Speaking at the RSA security conference in San Francisco, Director of Android Security Adrian Ludwig claimed that despite the Stagefright vulnerability putting more than 95% Android devices at risk, there were no confirmed cases of this bug being exploited in the wild.
A similar story existed for the Masterkey vulnerability of 2013. This vulnerability affected potentially 99% of Android devices, but exploits that abused this vulnerability peaked at less than eight infections per one million users. Furthermore, there were no exploits available before the flaw was made public.
And once again, the FakeID flaw from 2014 affected potentially 82% of Android devices, but exploits peaked at one infection per one million users. This, too, was after the details of the vulnerability was released, and no confirmed cases of the bug being exploited existed before that. This implies that attention to the existence of vulnerabilities aids in the propagation of their exploits.
Ludwig’s statements on the numbers primarily revolve around Android devices that have Google Play Services installed. This thus excludes the fairly large number of Android devices in China, as well as Android devices that do not ship with Google Play Services.
“Most of the abuse we get isn’t interesting from a security perspective. We see spamming ads for fake antivirus stuff but it’s really basic social engineering. Even if malware is installed it seldom involved privilege escalation, it primarily just downloads other apps.”
On devices that do have Google Play Services installed (a good 1.4 billion Android devices), malware detection routines in the form of Google’s “Verify Apps” feature provide information to Google on the propagation of exploits, so Mr. Ludwig is confident of his figures.

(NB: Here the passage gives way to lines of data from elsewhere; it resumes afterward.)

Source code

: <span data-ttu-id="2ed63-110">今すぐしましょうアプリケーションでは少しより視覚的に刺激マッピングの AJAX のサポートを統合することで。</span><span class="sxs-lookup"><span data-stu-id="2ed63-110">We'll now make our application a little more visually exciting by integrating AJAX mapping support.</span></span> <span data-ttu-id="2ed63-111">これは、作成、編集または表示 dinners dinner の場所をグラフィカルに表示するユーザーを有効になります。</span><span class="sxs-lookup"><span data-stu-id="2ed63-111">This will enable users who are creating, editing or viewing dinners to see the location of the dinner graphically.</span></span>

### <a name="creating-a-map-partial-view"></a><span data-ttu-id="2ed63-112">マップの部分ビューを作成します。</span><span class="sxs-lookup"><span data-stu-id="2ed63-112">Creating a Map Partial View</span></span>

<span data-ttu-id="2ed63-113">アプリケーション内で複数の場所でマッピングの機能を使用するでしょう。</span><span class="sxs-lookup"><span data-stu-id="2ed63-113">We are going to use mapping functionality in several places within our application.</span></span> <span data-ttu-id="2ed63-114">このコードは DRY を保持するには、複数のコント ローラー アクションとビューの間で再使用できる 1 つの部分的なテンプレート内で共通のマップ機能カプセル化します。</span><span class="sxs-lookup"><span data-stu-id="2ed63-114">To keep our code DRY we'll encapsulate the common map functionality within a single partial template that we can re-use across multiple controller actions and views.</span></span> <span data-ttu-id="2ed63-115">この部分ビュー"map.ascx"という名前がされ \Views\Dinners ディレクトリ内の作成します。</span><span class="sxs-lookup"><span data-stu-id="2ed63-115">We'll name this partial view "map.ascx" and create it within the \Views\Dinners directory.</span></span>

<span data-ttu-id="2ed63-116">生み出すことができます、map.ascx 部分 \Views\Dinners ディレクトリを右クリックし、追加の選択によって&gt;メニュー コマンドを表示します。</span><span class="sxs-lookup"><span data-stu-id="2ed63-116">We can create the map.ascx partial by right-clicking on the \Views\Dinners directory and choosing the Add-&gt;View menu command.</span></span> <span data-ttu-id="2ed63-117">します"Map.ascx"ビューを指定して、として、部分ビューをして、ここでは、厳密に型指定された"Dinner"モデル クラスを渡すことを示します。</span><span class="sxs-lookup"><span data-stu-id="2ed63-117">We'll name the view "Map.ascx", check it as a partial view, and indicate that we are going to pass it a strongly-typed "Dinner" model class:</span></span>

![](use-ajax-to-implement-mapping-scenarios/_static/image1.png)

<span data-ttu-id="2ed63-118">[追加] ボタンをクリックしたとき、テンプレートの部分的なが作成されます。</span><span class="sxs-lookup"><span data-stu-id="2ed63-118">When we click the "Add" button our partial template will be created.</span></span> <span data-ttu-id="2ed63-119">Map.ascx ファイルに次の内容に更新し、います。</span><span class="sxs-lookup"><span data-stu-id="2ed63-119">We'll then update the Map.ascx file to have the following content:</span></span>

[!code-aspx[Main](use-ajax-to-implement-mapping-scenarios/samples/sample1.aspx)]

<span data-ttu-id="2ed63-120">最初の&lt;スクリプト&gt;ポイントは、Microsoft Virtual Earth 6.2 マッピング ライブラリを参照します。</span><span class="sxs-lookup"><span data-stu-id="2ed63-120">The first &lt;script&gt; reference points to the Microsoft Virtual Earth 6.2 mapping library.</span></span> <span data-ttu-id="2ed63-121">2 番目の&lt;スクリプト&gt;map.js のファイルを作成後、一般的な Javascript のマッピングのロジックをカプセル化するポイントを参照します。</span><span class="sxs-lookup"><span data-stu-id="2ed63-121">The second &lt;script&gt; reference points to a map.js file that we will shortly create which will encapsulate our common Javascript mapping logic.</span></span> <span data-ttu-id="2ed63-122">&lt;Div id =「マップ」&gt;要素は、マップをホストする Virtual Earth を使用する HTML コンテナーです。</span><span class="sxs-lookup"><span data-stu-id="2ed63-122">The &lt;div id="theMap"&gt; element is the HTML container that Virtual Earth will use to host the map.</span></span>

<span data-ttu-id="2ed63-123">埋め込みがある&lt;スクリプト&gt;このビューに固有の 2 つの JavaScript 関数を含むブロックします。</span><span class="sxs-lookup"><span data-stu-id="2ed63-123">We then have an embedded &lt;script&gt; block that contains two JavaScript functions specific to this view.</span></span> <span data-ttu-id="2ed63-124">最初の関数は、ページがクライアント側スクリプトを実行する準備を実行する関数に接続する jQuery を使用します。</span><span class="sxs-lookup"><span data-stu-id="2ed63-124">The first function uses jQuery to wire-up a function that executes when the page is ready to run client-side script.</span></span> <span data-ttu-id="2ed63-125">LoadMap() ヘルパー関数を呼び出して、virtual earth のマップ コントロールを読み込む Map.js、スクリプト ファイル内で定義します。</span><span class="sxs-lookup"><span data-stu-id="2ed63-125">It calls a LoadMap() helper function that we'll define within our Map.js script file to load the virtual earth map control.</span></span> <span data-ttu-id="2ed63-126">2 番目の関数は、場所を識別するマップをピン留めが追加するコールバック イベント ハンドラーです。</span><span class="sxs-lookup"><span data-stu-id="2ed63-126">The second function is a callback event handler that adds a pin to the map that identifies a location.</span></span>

On the surface, Mr. Ludwig’s statements can be interpreted to imply that external reports on Android security fall on the side of fear-mongering. Recent exploits were hyped up and presented as greater threats than they actually were, as the devices infected by the exploits were just a tiny fraction of the total number of vulnerable devices. Furthermore, the malware situation on Android is more lopsided towards adware spread through shady apps downloaded by unsuspecting users, rather than malicious code injections and privilege escalations.
Even then, we would argue that these exploits and vulnerabilities are crucial and should be publicized. A shining example of why is Stagefright itself. We called Stagefright the exploit that changed Android not because it affected 95% of devices, but because it renewed focus on Android security.

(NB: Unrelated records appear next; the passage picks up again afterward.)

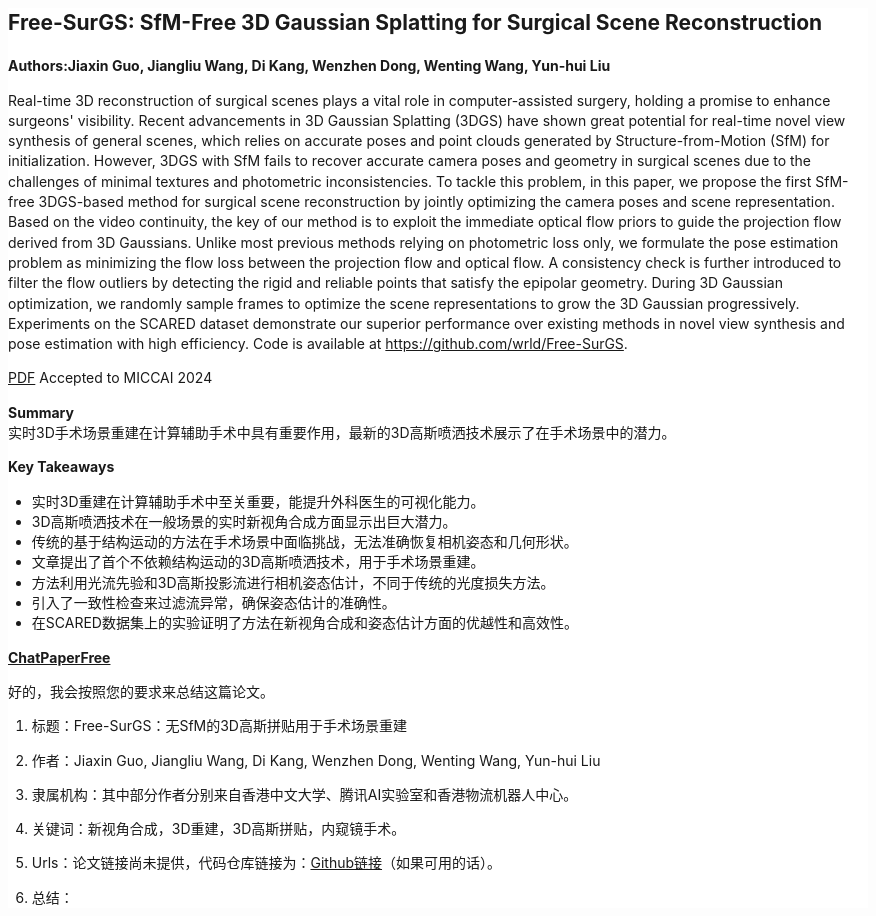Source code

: 


## Free-SurGS: SfM-Free 3D Gaussian Splatting for Surgical Scene   Reconstruction

**Authors:Jiaxin Guo, Jiangliu Wang, Di Kang, Wenzhen Dong, Wenting Wang, Yun-hui Liu**

Real-time 3D reconstruction of surgical scenes plays a vital role in computer-assisted surgery, holding a promise to enhance surgeons' visibility. Recent advancements in 3D Gaussian Splatting (3DGS) have shown great potential for real-time novel view synthesis of general scenes, which relies on accurate poses and point clouds generated by Structure-from-Motion (SfM) for initialization. However, 3DGS with SfM fails to recover accurate camera poses and geometry in surgical scenes due to the challenges of minimal textures and photometric inconsistencies. To tackle this problem, in this paper, we propose the first SfM-free 3DGS-based method for surgical scene reconstruction by jointly optimizing the camera poses and scene representation. Based on the video continuity, the key of our method is to exploit the immediate optical flow priors to guide the projection flow derived from 3D Gaussians. Unlike most previous methods relying on photometric loss only, we formulate the pose estimation problem as minimizing the flow loss between the projection flow and optical flow. A consistency check is further introduced to filter the flow outliers by detecting the rigid and reliable points that satisfy the epipolar geometry. During 3D Gaussian optimization, we randomly sample frames to optimize the scene representations to grow the 3D Gaussian progressively. Experiments on the SCARED dataset demonstrate our superior performance over existing methods in novel view synthesis and pose estimation with high efficiency. Code is available at https://github.com/wrld/Free-SurGS. 

[PDF](http://arxiv.org/abs/2407.02918v1) Accepted to MICCAI 2024

**Summary**  
实时3D手术场景重建在计算辅助手术中具有重要作用，最新的3D高斯喷洒技术展示了在手术场景中的潜力。

**Key Takeaways**  
- 实时3D重建在计算辅助手术中至关重要，能提升外科医生的可视化能力。
- 3D高斯喷洒技术在一般场景的实时新视角合成方面显示出巨大潜力。
- 传统的基于结构运动的方法在手术场景中面临挑战，无法准确恢复相机姿态和几何形状。
- 文章提出了首个不依赖结构运动的3D高斯喷洒技术，用于手术场景重建。
- 方法利用光流先验和3D高斯投影流进行相机姿态估计，不同于传统的光度损失方法。
- 引入了一致性检查来过滤流异常，确保姿态估计的准确性。
- 在SCARED数据集上的实验证明了方法在新视角合成和姿态估计方面的优越性和高效性。

**[ChatPaperFree](https://huggingface.co/spaces/Kedreamix/ChatPaperFree)**





好的，我会按照您的要求来总结这篇论文。

1. 标题：Free-SurGS：无SfM的3D高斯拼贴用于手术场景重建

2. 作者：Jiaxin Guo, Jiangliu Wang, Di Kang, Wenzhen Dong, Wenting Wang, Yun-hui Liu

3. 隶属机构：其中部分作者分别来自香港中文大学、腾讯AI实验室和香港物流机器人中心。

4. 关键词：新视角合成，3D重建，3D高斯拼贴，内窥镜手术。

5. Urls：论文链接尚未提供，代码仓库链接为：[Github链接](https://github.com/wrld/Free-SurGS)（如果可用的话）。

6. 总结：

The publicity behind the Stagefright vulnerability was responsible for Google initiating the monthly security update program for supported devices. Subsequently, it also helped shine light on which OEMs actually care about the security of their devices, with BlackBerry leading the pack with consistent security updates every month.
The point of security is not to wait until risks become a hazard, but rather to implement measures preventing one from reaching that level. While one could argue that security risks on Android are overrated, we would say that they do serve their own purpose of making Android a mature OS.